I just wrote a code in C++ which does some string manipulation, but when I ran valgrind over, it shows some possible memory leaks. Debugging the code to granular level I wrote a
#include<iostream>
using namespace std;
int main()
{
{
std::string myname("Is there any leaks");
}
exit(0);
}
This also raise another question for me, is such a code harmful?
#include<stdio.h> int main() { char *p=(char *)malloc(sizeof(char)*1000); exit(0); }
It's not harmful on modern operating systems, because they will close all resources owned by a process automatically when the process ends.
However, it's still bad practice, and might lead to subtle and hard to find errors when, over several years of maintenance, the code slowly changes until, on day, this does become harmful. I have worked in projects where some of the code was a decade old and I have learned a few lessons doing so, some of them rather harsh. Therefore, I would avoid writing such code, even if it currently doesn't pose a problem.

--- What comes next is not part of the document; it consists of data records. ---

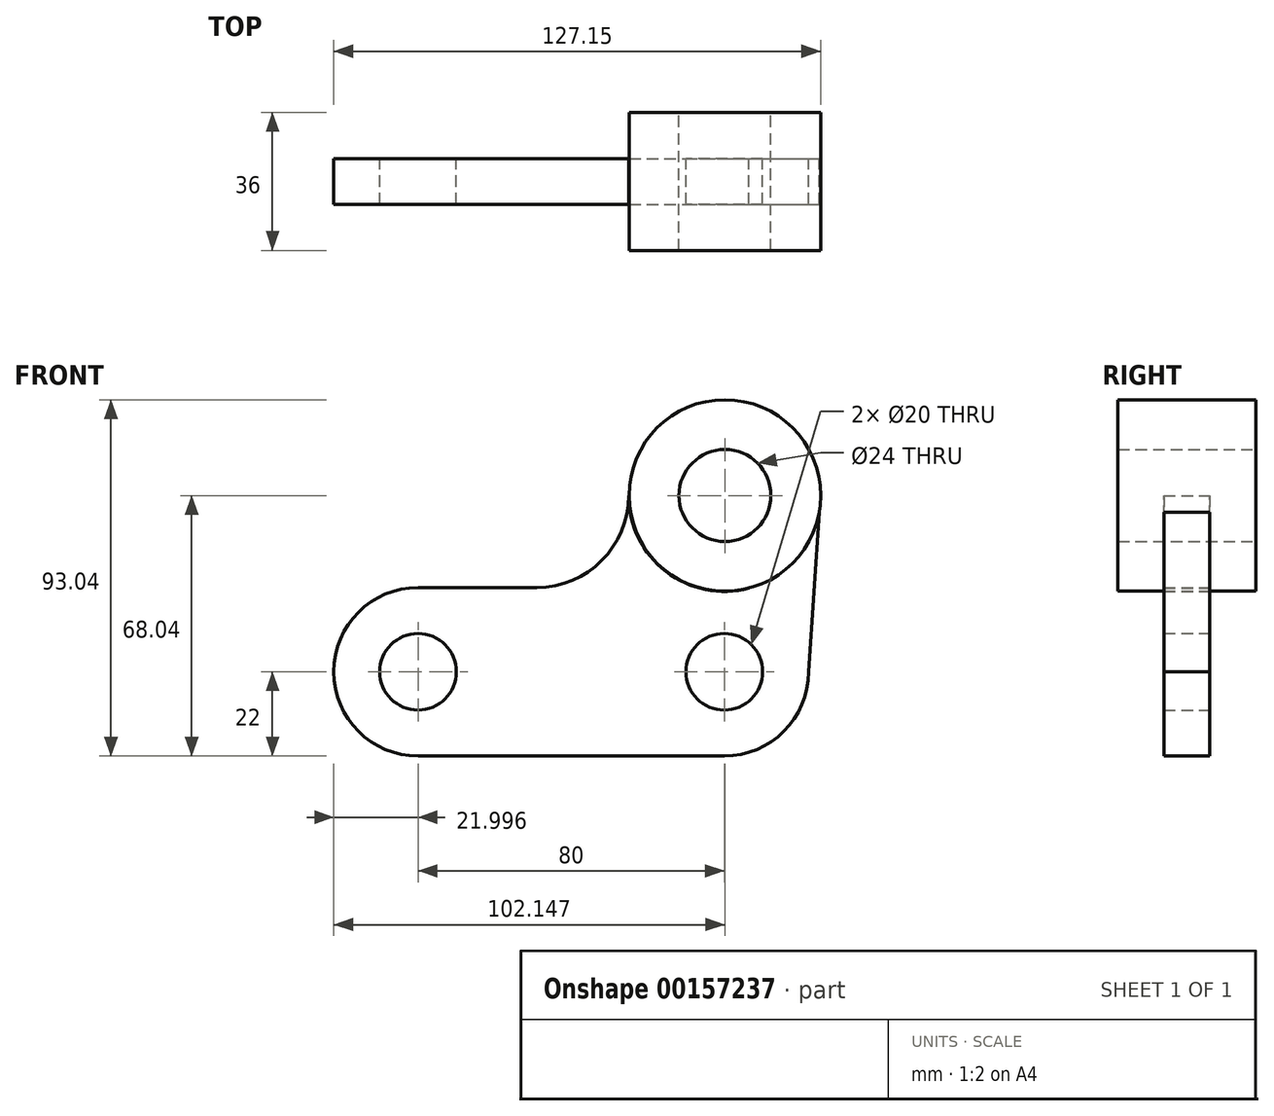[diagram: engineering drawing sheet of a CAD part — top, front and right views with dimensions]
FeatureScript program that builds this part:
annotation { "Feature Type Name" : "Feature", "Feature Type Description" : "" }
export const myFeature = defineFeature(function(context is Context, id is Id, definition is map)
    precondition{}
    {
        {
            var Q0;
            Q0=qCreatedBy(makeId("Front.planeOp"),FACE);
            var sketch = newSketch(context, id + "F0", { "sketchPlane" : qUnion([Q0])});
            skLineSegment(sketch, "E0", {"start": v(0, 0) * mm, "end": v(41.58, 0) * mm, "construction": true});
            skLineSegment(sketch, "E1", {"start": v(41.58, 0) * mm, "end": v(-38.42, 0) * mm, "construction": true});
            skCircle(sketch, "E2", {"center": v(-38.42, 0) * mm, "radius": 10 * mm});
            skCircle(sketch, "E3", {"center": v(41.58, 0) * mm, "radius": 10 * mm});
            skArc(sketch, "E4", {"start": v(-38.42, 22) * mm, "mid": v(-60.42, 0) * mm, "end": v(-38.42, -22) * mm});
            skArc(sketch, "E5", {"start": v(41.58, -22) * mm, "mid": v(57.13, -15.56) * mm, "end": v(63.58, 0) * mm});
            skLineSegment(sketch, "E6", {"start": v(41.58, 0) * mm, "end": v(41.58, 46) * mm, "construction": true});
            skCircle(sketch, "E7", {"center": v(41.58, 46) * mm, "radius": 25 * mm});
            skCircle(sketch, "E8", {"center": v(41.58, 46) * mm, "radius": 12 * mm});
            skLineSegment(sketch, "E9", {"start": v(16.58, 46) * mm, "end": v(16.58, 22) * mm});
            skLineSegment(sketch, "E10", {"start": v(16.58, 22) * mm, "end": v(-38.42, 22) * mm});
            skLineSegment(sketch, "E11", {"start": v(-38.42, -22) * mm, "end": v(41.58, -22) * mm});
            skLineSegment(sketch, "E12", {"start": v(63.58, 0) * mm, "end": v(66.52, 44.34) * mm});
            skSolve(sketch);
        }
        {
            var Q0;
            Q0=makeQuery(id+"F0.imprint","IMPRINT",FACE,{"disambiguationData":[TD([[makeQuery(id+"F0.imprint","IMPRINT",EDGE,{"derivedFrom":sQuery(id+"F0.wireOp",EDGE,"E2")}),-1.0]])]});
            extrude(context, id + "F1", {"entities" : qUnion([Q0]), "endBound" : BoundingType.SYMMETRIC, "depth" : 12 * mm});
        }
        {
            var Q0;
            Q0=qCreatedBy(makeId("Front.planeOp"),FACE);
            var sketch = newSketch(context, id + "F2", { "sketchPlane" : qUnion([Q0])});
            skPoint(sketch, "E13.first.point", {"position": v(41.5, 21.04) * mm});
            skPoint(sketch, "E13.second.point", {"position": v(15.05, 45.36) * mm});
            skPoint(sketch, "E13.third.point", {"position": v(66.66, 44.24) * mm});
            skCircle(sketch, "E14", {"center": v(41.73, 46.04) * mm, "radius": 25 * mm});
            skPoint(sketch, "E14.third.point", {"position": v(16.73, 45.99) * mm});
            skCircle(sketch, "E15", {"center": v(41.73, 46.04) * mm, "radius": 12 * mm});
            skPoint(sketch, "E16.center.orphan", {"position": v(0, 46.21) * mm});
            skSolve(sketch);
        }
        {
            var Q0;
            Q0=makeQuery(id+"F2.imprint","IMPRINT",FACE,{"disambiguationData":[TD([[makeQuery(id+"F2.imprint","IMPRINT",EDGE,{"derivedFrom":sQuery(id+"F2.wireOp",EDGE,"E14")}),1.0]])]});
            extrude(context, id + "F3", {"entities" : qUnion([Q0]), "operationType" : NewBodyOperationType.ADD, "endBound" : BoundingType.SYMMETRIC, "depth" : 36 * mm});
        }
        {
            var Q0;
            Q0=makeQuery(id+"F1.opExtrude","SWEPT_EDGE",EDGE,{"disambiguationData":[OSD([sQuery(id+"F0.wireOp",EDGE,"E9"),sQuery(id+"F0.wireOp",EDGE,"E10")])]});
            fillet(context, id + "F4", {"entities" : qUnion([Q0]), "radius" : 24 * mm, "tangentPropagation" : true, "allowEdgeOverflow" : false});
        }
    });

At the time your process is actually exiting, as when main() exits, the OS will reclaim all resources allocated to your application either way. How you exit isn't so important - at least with regard to dynamic memory.
If you have some distributed database connection open or something, you should use atexit() handlers to close it, and forceful termination with straight-up exit may make them not run which would be bad - but as far as your OS resources are concerned you're probably okay.
You should also always make sure you release (manual) file locks and similar things as they may not go away due to a process exit.
If the program is exiting, you do not have to worry about memory which was allocated with malloc
or new
. The OS will take care of it - anything in your process' virtual address space exclusively will go away when the process dies. If you're using shared memory or named pipes it could still be a concern.